Inferring epidemic containment probability from non-pharmaceutical
interventions using a Gillespie-based epidemic model
Abstract
The Gillespie algorithm, which is a stochastic numerical simulation of
continuous-time Markovian processes, has been proposed for simulating
epidemic dynamics. In the present study, using the Gillespie-based
epidemic model, we focused on each single trajectory by the stochastic
simulation to infer the probability of controlling an epidemic by
non-pharmaceutical interventions (NPIs). The single trajectory analysis
by the stochastic simulation suggested that a few infected people
sometimes dissipated spontaneously without spreading of infection. The
outbreak probability was affected by basic reproductive number but not
by infectious duration and susceptible population size.

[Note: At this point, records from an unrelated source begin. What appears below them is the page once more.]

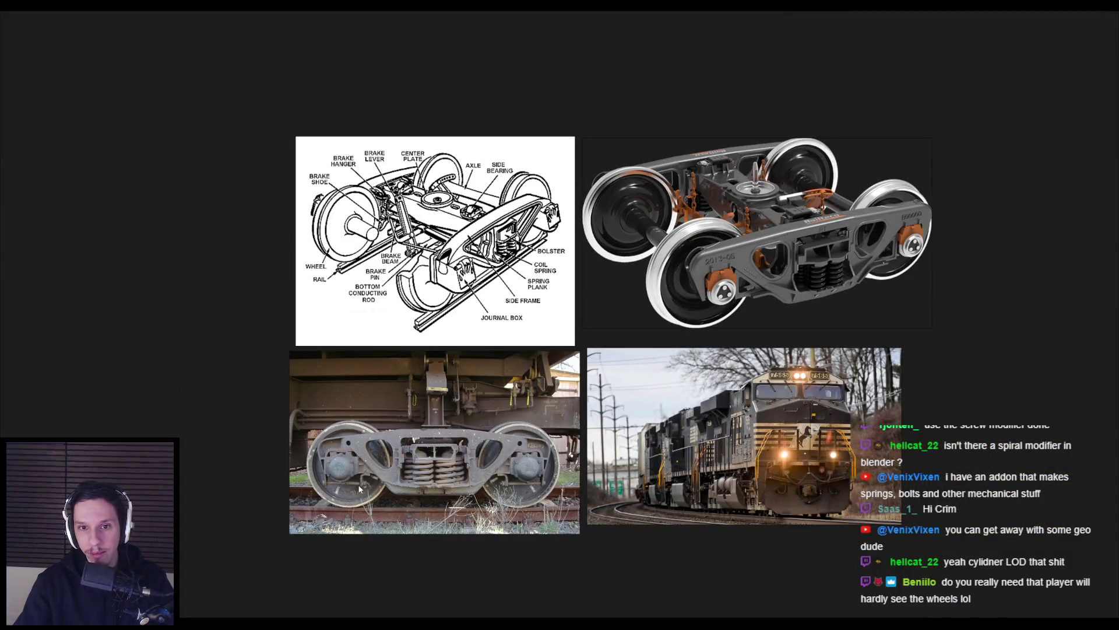
pyautogui.scroll(3, 471, 343)
pyautogui.scroll(-4, 524, 350)
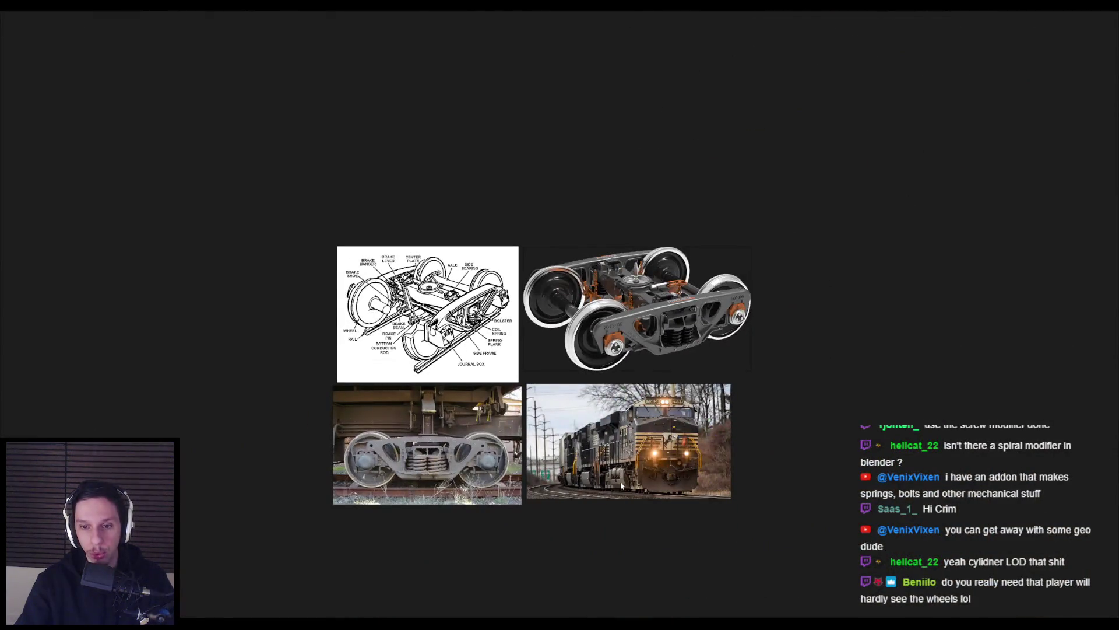
pyautogui.scroll(5, 620, 497)
pyautogui.press('alt+Tab')
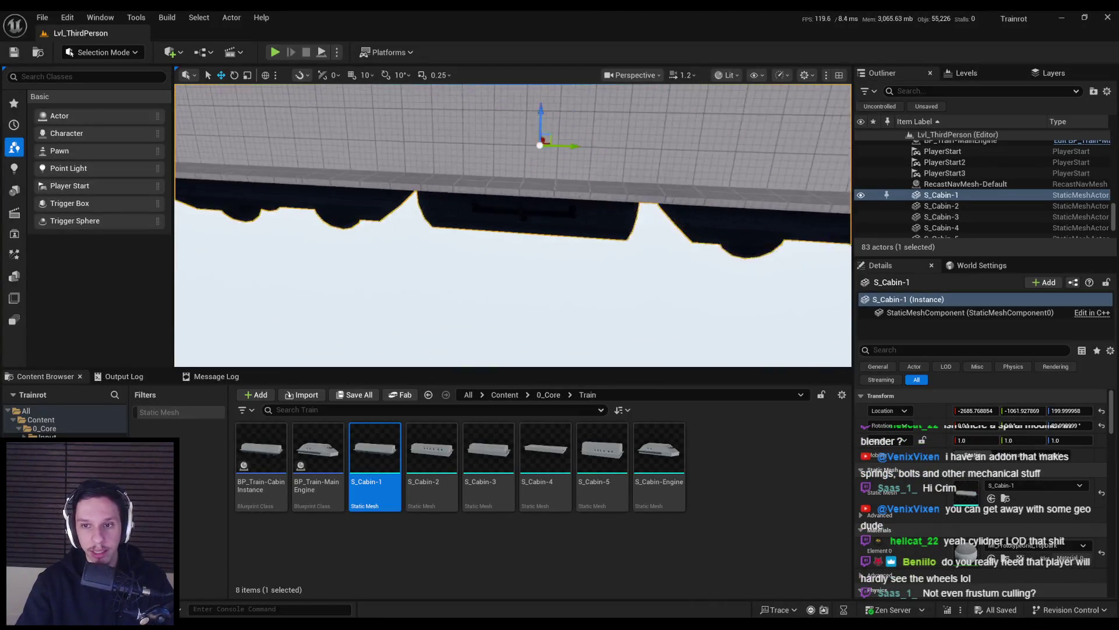
pyautogui.moveTo(513, 226)
pyautogui.mouseDown(button='right')
pyautogui.moveTo(466, 198)
pyautogui.moveTo(501, 245)
pyautogui.moveTo(513, 233)
pyautogui.moveTo(495, 280)
pyautogui.moveTo(507, 233)
pyautogui.moveTo(496, 239)
pyautogui.moveTo(501, 251)
pyautogui.moveTo(525, 245)
pyautogui.moveTo(501, 198)
pyautogui.moveTo(522, 236)
pyautogui.mouseUp(button='right')
pyautogui.press('ctrl+e')
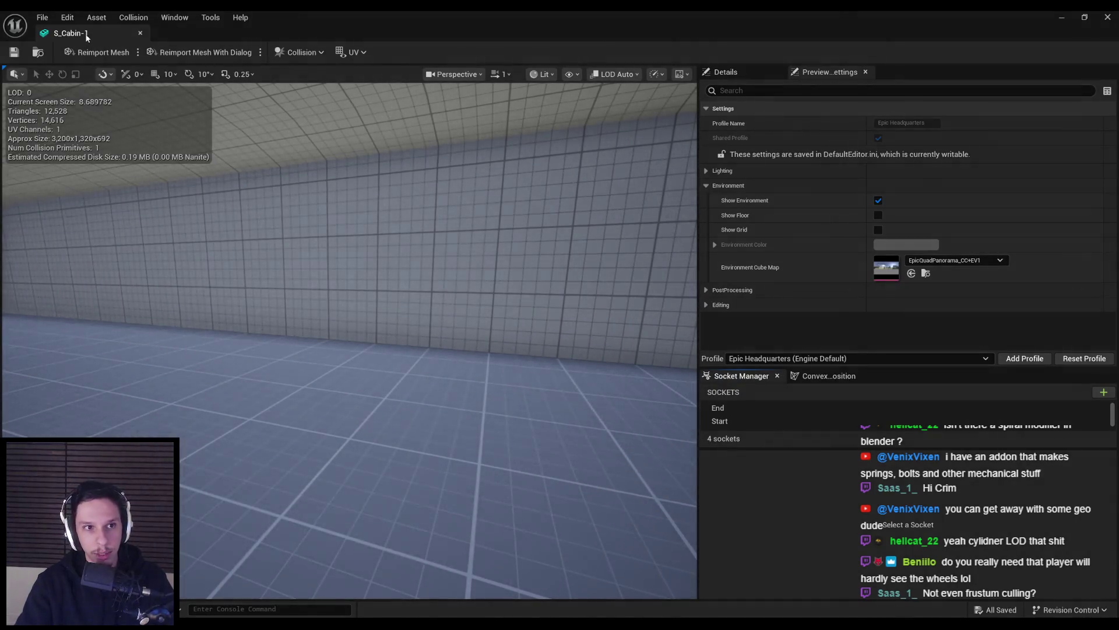
pyautogui.click(140, 33)
pyautogui.moveTo(470, 217)
pyautogui.mouseDown(button='right')
pyautogui.moveTo(418, 222)
pyautogui.moveTo(422, 244)
pyautogui.mouseUp(button='right')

A comparative
analysis suggested that the mean trajectory by the stochastic simulation
has equivalent dynamics to a conventional deterministic model in terms
of epidemic forecasting. The probability of outbreak containment by NPIs
was inferred by trajectories derived from 1000 Monte Carlo simulation
trials using model parameters assuming COVID-19 epidemic. The
model-based analysis indicated that complete containment of the disease
could be achieved by short-duration NPIs if performed early after the
import of infected individuals. Under the correctness of the model
assumptions, analysis of each trajectory by Gillespie-based stochastic
model would provide a unique and valuable output such as the
probabilities of outbreak containment by NPIs.